Records drawn from a dataset:
━━━

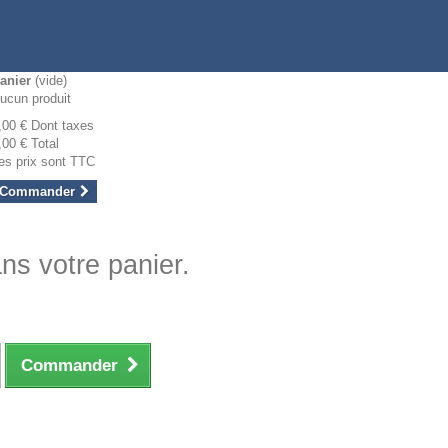
anier
(vide)
ucun produit
,00 €
Dont taxes
,00 €
Total
es prix sont TTC
Commander
ans votre panier.
Commander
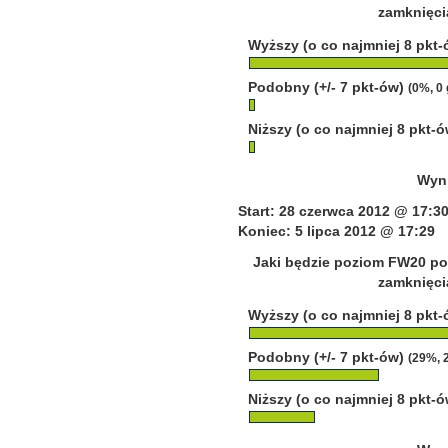
zamknięcia
Wyższy (o co najmniej 8 pkt
Podobny (+/- 7 pkt-ów)
(0%, 0
Niższy (o co najmniej 8 pkt-
Wyni
Start: 28 czerwca 2012 @ 17:3
Koniec: 5 lipca 2012 @ 17:29
Jaki będzie poziom FW20 po
zamknięcia
Wyższy (o co najmniej 8 pkt
Podobny (+/- 7 pkt-ów)
(29%, 
Niższy (o co najmniej 8 pkt-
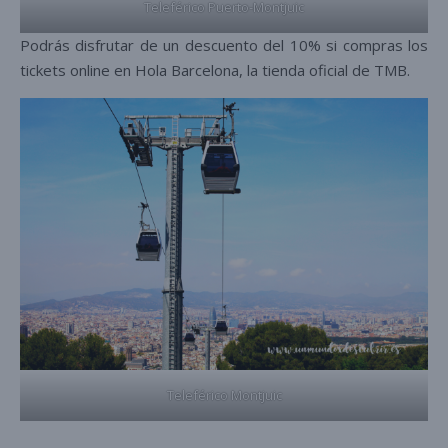
Teleférico Puerto-Montjuic
Podrás disfrutar de un descuento del 10% si compras los
tickets online en Hola Barcelona, la tienda oficial de TMB.
Teleférico Montjuic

━━━

Prompt: Beginning with the line that contains "Teleférico Puerto-Montjuic", return every line through the end of the data above, exactly as written.

Worked solution:
Teleférico Puerto-Montjuic
Podrás disfrutar de un descuento del 10% si compras los
tickets online en Hola Barcelona, la tienda oficial de TMB.
Teleférico Montjuic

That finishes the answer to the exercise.